Aim: Rewrite the lines from the one containing "collectors: W. H. Brewer" through the one containing "genus: Panicum", both included, as a two-column CSV headed field and value, with one row per line. Put each entry in its own quoted field, replacing any line breaks with spaces.

## begin Data for this task

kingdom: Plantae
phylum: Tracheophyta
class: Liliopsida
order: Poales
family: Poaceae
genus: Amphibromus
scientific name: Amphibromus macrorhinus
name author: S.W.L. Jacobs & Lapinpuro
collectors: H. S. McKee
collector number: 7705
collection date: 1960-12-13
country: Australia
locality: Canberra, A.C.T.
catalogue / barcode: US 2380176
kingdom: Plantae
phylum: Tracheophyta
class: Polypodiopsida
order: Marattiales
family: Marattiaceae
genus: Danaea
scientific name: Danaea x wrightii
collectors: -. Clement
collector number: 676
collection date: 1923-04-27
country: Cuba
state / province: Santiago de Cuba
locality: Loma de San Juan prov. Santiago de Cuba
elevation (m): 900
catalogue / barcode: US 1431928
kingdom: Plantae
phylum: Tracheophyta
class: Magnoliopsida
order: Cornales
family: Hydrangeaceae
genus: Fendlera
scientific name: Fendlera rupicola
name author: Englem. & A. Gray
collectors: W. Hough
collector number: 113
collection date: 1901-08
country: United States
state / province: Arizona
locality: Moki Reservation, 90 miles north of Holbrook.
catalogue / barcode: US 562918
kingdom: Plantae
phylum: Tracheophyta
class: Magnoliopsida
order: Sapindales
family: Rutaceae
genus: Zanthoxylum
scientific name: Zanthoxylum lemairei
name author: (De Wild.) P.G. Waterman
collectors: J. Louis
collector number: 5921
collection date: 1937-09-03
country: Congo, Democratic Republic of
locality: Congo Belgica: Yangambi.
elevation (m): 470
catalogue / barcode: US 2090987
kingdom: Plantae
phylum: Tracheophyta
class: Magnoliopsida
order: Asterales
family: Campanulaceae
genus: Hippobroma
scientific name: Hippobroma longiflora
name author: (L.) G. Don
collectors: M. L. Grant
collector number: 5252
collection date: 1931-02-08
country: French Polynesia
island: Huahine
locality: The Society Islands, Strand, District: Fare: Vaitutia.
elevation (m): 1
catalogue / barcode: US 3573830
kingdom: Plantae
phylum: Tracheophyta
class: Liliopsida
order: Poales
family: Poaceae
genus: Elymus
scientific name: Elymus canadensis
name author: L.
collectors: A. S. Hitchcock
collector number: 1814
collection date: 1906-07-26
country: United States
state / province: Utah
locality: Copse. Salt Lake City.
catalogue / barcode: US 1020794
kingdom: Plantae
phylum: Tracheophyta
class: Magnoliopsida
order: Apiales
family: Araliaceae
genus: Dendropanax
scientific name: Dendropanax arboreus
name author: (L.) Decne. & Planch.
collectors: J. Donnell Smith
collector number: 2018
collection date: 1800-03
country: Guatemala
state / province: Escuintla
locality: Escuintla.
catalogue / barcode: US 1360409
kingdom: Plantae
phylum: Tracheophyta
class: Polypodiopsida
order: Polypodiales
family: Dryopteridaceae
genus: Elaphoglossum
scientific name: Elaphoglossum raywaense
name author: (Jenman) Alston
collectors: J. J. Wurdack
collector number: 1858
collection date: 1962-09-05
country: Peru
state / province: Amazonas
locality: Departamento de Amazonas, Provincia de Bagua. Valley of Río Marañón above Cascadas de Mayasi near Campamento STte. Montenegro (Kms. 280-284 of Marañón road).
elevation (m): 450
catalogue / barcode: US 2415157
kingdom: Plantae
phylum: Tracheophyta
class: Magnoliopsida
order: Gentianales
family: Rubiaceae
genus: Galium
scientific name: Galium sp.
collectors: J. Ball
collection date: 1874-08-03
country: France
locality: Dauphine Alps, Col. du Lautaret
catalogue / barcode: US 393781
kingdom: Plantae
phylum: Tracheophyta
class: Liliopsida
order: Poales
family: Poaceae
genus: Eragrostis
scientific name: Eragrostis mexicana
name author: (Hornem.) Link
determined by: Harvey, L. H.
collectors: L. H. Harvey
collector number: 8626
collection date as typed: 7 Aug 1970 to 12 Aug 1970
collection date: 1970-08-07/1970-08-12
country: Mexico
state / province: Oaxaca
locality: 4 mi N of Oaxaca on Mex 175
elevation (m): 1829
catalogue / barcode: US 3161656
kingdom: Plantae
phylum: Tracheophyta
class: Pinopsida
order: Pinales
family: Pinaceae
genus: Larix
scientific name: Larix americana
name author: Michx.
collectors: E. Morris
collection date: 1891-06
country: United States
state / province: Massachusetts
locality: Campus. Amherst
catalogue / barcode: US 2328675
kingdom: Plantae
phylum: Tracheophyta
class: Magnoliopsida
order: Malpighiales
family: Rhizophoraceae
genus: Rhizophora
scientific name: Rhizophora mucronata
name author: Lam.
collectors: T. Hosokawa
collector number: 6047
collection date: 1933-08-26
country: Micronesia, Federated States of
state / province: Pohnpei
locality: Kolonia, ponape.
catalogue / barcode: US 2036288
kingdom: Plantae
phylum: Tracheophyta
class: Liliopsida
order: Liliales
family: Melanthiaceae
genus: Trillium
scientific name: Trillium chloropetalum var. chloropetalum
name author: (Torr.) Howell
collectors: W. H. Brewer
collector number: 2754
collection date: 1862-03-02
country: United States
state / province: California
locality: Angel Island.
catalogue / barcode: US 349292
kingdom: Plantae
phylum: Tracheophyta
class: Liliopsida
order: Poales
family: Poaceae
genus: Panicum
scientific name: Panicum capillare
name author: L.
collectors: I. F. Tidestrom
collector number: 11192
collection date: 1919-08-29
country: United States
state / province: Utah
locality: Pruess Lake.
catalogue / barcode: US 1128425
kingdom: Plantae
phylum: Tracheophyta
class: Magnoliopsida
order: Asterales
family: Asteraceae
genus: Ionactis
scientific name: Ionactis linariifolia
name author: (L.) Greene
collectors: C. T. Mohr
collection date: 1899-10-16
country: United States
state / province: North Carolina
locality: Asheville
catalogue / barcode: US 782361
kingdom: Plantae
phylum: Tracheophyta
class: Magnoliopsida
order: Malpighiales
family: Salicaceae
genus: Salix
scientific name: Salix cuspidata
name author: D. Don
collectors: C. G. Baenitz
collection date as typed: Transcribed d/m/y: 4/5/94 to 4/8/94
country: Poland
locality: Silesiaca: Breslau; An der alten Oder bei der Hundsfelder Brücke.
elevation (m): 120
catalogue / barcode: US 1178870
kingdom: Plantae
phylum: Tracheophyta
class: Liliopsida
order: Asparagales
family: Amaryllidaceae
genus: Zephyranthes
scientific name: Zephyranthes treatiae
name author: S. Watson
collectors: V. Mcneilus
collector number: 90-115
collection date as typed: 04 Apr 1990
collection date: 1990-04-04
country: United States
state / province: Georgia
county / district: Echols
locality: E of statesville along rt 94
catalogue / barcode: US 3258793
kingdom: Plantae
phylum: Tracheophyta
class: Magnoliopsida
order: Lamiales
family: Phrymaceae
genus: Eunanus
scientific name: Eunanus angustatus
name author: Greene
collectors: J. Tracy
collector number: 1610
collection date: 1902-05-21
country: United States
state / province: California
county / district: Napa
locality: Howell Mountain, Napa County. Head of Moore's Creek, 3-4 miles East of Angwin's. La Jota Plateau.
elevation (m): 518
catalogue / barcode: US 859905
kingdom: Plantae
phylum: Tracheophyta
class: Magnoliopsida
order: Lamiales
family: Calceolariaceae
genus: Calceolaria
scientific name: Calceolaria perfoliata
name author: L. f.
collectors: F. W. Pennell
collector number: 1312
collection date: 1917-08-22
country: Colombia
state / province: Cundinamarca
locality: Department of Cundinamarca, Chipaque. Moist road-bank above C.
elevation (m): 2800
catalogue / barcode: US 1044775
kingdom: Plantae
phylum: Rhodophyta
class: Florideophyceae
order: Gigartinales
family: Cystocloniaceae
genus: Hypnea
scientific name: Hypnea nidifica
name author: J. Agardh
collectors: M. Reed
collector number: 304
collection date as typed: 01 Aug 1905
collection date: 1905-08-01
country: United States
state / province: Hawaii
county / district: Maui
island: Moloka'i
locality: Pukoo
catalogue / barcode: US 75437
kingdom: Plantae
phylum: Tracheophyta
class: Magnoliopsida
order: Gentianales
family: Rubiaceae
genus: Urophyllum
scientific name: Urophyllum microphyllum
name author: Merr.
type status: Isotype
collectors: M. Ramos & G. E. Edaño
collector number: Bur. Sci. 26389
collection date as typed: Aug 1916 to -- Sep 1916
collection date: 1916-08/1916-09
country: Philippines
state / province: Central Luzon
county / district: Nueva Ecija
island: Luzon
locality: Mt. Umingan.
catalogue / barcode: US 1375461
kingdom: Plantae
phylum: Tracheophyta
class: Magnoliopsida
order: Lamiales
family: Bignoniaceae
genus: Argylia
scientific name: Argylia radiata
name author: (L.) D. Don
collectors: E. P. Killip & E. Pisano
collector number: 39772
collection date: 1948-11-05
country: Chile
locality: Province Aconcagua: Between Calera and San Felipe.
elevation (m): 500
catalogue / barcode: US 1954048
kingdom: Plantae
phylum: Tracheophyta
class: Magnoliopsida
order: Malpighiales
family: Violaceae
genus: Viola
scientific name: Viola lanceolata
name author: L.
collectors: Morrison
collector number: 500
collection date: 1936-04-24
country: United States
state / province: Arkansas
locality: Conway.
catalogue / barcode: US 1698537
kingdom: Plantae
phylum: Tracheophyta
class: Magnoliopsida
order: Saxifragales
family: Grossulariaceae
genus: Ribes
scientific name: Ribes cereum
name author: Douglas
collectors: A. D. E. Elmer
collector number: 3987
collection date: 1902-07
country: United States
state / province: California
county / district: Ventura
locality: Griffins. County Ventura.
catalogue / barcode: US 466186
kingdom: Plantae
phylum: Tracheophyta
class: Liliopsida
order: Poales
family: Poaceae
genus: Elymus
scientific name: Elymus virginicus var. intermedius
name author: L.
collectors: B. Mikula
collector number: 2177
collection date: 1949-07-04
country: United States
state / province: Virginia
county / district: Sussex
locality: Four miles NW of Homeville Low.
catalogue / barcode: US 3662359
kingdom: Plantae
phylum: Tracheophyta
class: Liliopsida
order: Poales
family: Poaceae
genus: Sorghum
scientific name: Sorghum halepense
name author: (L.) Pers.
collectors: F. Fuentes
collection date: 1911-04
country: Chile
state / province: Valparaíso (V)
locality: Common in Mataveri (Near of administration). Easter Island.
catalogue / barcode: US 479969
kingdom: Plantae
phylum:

## end Data for this task

Reply:
field,value
"collectors:","W. H. Brewer"
"collector number:","2754"
"collection date:","1862-03-02"
"country:","United States"
"state / province:","California"
"locality:","Angel Island."
"catalogue / barcode:","US 349292"
"kingdom:","Plantae"
"phylum:","Tracheophyta"
"class:","Liliopsida"
"order:","Poales"
"family:","Poaceae"
"genus:","Panicum"